Exhibit 5.1

 

 

April 12, 2021

 

DoubleVerify Holdings, Inc.
233 Spring Street

New York, New York 10013

 

Registration Statement on Form S-1 of
 DoubleVerify Holdings, Inc. (Registration No. 333-254380)

 

Ladies and Gentlemen:

 

We have acted as special New York counsel to DoubleVerify Holdings, Inc., a Delaware corporation (the “Company”), in connection with the filing with the U.S. Securities and Exchange Commission (the “Commission”) under the Securities Act of 1933, as amended (the “Act”), of a Registration Statement on Form S-1 (File No. 333-254380), as amended (the “Registration Statement”), relating to an initial public offering (the “Offering”) of 13,333,335 shares (the “Shares”) of the Company’s Common Stock, par value $0.001 per share (the “Common Stock”), including (i) 8,627,452 shares of Common Stock to be issued and sold by the Company (the “Primary Shares”) and (ii) an aggregate of 4,705,883 shares of Common Stock to be sold by Providence VII U.S. Holdings L.P. (“Providence”) and the other selling stockholders (collectively with Providence, the “Selling Stockholders”) referred to in the Registration Statement (the “Secondary Shares”), together with up to 1,350,000 shares of Common Stock that may be sold by the Company (the “Primary Option Shares”) and up to 650,000 shares of Common Stock that may be sold by Providence (the “Secondary Option Shares”) upon exercise of the underwriters’ option to purchase additional shares of Common Stock, in each case, pursuant to an underwriting agreement (the “Underwriting Agreement”) to be entered into among the Company, the Selling Stockholders and the several underwriters to be named in Schedule I thereto (the “Underwriters”).
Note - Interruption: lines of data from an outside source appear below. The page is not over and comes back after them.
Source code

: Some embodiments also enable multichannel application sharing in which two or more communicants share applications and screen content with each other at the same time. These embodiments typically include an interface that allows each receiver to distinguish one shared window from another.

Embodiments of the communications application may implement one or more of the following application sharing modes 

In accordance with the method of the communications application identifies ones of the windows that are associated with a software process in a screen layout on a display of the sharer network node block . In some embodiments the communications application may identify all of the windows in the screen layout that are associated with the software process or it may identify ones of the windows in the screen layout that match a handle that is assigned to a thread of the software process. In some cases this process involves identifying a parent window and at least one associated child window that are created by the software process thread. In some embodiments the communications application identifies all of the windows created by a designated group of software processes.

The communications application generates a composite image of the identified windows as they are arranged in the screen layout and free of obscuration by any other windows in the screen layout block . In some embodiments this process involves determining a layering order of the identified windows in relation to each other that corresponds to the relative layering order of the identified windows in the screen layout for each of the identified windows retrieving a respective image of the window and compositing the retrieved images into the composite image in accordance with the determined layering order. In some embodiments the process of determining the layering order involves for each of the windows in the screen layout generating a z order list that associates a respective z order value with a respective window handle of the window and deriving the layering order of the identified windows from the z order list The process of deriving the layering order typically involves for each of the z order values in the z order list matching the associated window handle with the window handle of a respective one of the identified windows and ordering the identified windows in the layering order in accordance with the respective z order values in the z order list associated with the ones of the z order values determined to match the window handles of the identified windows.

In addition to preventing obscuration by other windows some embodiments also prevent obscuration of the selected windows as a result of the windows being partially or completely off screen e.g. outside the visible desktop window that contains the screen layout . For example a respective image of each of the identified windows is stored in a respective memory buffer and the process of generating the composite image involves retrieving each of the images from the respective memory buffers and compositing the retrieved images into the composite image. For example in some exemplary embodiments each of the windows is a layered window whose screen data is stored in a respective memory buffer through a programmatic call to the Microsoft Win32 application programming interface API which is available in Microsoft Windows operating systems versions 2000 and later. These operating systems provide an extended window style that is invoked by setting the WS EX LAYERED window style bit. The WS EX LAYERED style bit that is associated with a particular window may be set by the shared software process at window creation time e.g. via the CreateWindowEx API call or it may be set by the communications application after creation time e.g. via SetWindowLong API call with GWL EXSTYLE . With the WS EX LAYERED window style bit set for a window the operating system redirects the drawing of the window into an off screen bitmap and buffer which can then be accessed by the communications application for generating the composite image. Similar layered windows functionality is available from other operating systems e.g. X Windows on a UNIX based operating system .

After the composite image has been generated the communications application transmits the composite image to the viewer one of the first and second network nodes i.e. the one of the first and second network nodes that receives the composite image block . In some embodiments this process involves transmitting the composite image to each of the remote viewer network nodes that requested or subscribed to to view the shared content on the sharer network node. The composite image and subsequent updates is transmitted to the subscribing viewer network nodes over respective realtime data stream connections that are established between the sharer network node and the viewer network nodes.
The Shares shall also include any additional shares of Common Stock that may be registered in accordance with Rule 462(b) under the Act for sale in the Offering.

 

In arriving at the opinion expressed below, we have (a) examined and relied on the originals, or copies certified or otherwise identified to our satisfaction, of such agreements, corporate or other organizational documents and records of the Company and such certificates of public officials, officers and representatives of the Company and other persons as we have deemed appropriate for the purposes of such opinion, (b) examined and relied as to factual matters upon, and have assumed the accuracy of, the statements made in the certificates of public officials, officers and representatives of the Company and others delivered to us and (c) made such investigations of law as we have deemed appropriate as a basis for such opinion.  In rendering the opinion expressed below, we have assumed, with

 


 

your permission, without independent investigation or inquiry, (i) the authenticity and completeness of all documents that we examined, (ii) the genuineness of all signatures on all documents that we examined, (iii) the conformity to authentic originals and completeness of documents examined by us that are certified, conformed, reproduction, photostatic or other copies, (iv) the legal capacity of all natural persons executing documents and (v) that the IPO Committee of the board of directors of the Company will have taken action necessary to set the sale price of the Shares.

 

Based upon and subject to the foregoing and the assumptions, qualifications and limitations hereinafter set forth, we are of the opinion that:

 

1. The Primary Shares and any Primary Option Shares to be sold to the Underwriters by the Company pursuant to the Underwriting Agreement have been duly authorized and, when issued and delivered to and paid for by the Underwriters in accordance with the terms of the Underwriting Agreement, will be validly issued, fully paid and non-assessable under the laws of the State of Delaware.

 

2. The Secondary Shares and any Secondary Option Shares to be sold to the Underwriters by the Selling Stockholders pursuant to the Underwriting Agreement have been duly authorized and are validly issued, fully paid and non-assessable under the laws of the State of Delaware.

 

We hereby consent to the filing of this opinion as an exhibit to the Registration Statement, to the reference to our firm under the caption “Validity of Common Stock” in the prospectus forming a part thereof and to the incorporation by reference of this opinion and consent as exhibits to any registration statement filed in accordance with Rule 462(b) under the Act relating to the Offering.  In giving such consent, we do not concede that we are within the category of persons whose consent is required under Section 7 of the Act or the rules and regulations of the Commission thereunder.

 

We are members of the bar of the State of New York.  We express no opinion as to the laws of any jurisdiction other than the General Corporation Law of the State of Delaware, as currently in effect.